### DATA RECORDS
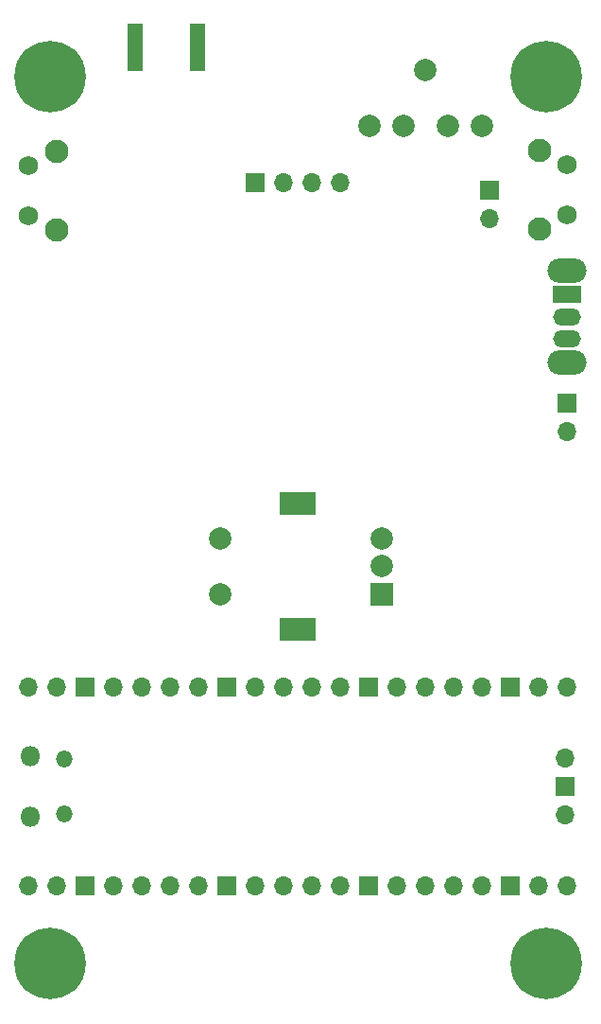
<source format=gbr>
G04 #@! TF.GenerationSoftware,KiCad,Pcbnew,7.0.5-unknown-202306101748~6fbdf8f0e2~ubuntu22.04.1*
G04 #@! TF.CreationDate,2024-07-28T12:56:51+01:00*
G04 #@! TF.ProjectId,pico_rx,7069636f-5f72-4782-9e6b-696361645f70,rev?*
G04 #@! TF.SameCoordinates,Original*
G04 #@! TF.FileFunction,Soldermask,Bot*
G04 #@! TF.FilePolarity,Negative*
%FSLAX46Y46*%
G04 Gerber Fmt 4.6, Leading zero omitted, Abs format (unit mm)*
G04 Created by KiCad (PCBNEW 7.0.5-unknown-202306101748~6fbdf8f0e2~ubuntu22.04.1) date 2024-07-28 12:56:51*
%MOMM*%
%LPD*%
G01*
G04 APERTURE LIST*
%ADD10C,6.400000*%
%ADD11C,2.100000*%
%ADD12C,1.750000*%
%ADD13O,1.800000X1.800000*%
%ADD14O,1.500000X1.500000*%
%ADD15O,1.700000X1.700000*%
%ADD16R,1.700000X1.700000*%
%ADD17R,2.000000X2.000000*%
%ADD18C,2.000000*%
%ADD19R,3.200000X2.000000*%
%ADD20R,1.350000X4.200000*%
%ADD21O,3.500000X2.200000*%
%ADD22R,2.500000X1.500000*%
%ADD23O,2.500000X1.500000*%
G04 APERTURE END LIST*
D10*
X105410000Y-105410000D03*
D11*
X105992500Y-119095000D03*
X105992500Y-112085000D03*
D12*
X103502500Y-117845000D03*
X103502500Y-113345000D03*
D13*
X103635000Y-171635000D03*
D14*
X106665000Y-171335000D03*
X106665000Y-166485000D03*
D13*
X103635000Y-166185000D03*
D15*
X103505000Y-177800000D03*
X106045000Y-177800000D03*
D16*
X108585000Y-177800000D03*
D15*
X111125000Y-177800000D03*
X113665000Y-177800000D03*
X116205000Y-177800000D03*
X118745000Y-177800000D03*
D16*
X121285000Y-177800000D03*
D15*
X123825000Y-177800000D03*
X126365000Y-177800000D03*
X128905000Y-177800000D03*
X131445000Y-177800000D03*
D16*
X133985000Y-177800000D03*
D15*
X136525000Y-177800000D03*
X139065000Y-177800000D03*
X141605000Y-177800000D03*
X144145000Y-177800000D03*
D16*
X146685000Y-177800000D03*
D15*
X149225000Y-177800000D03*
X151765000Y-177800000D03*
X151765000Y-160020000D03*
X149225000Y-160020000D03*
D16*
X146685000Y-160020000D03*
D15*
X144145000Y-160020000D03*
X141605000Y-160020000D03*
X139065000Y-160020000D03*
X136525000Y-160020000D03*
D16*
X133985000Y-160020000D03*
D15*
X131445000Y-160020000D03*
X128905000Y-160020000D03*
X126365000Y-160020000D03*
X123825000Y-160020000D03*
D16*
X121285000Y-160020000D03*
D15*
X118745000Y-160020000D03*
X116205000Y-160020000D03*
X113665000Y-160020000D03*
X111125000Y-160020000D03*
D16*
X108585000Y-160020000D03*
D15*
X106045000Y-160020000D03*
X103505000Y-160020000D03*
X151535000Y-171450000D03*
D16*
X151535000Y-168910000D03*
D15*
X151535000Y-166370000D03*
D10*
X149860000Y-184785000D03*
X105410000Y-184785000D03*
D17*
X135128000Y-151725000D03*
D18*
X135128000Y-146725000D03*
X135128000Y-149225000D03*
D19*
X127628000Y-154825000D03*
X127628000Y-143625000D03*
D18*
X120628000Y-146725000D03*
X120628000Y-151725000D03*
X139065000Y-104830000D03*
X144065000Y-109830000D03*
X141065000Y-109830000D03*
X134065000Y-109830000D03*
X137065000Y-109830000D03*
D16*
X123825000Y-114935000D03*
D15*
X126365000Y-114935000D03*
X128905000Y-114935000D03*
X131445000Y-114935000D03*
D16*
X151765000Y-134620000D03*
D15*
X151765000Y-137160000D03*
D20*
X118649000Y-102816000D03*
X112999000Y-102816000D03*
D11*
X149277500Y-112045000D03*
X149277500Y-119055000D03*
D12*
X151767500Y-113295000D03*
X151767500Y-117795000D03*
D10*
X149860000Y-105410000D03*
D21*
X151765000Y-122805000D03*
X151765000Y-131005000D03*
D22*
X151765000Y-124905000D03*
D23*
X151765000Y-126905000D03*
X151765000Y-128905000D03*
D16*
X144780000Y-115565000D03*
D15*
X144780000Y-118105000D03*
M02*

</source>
######
PROBLEM TO WORK ON - From the line that contains "X120628000Y-151725000D03*" down to the final line of the entries, print every line exactly as it is, and only those lines.

OUTPUT FOR THIS EXERCISE -
X120628000Y-151725000D03*
X139065000Y-104830000D03*
X144065000Y-109830000D03*
X141065000Y-109830000D03*
X134065000Y-109830000D03*
X137065000Y-109830000D03*
D16*
X123825000Y-114935000D03*
D15*
X126365000Y-114935000D03*
X128905000Y-114935000D03*
X131445000Y-114935000D03*
D16*
X151765000Y-134620000D03*
D15*
X151765000Y-137160000D03*
D20*
X118649000Y-102816000D03*
X112999000Y-102816000D03*
D11*
X149277500Y-112045000D03*
X149277500Y-119055000D03*
D12*
X151767500Y-113295000D03*
X151767500Y-117795000D03*
D10*
X149860000Y-105410000D03*
D21*
X151765000Y-122805000D03*
X151765000Y-131005000D03*
D22*
X151765000Y-124905000D03*
D23*
X151765000Y-126905000D03*
X151765000Y-128905000D03*
D16*
X144780000Y-115565000D03*
D15*
X144780000Y-118105000D03*
M02*

</source>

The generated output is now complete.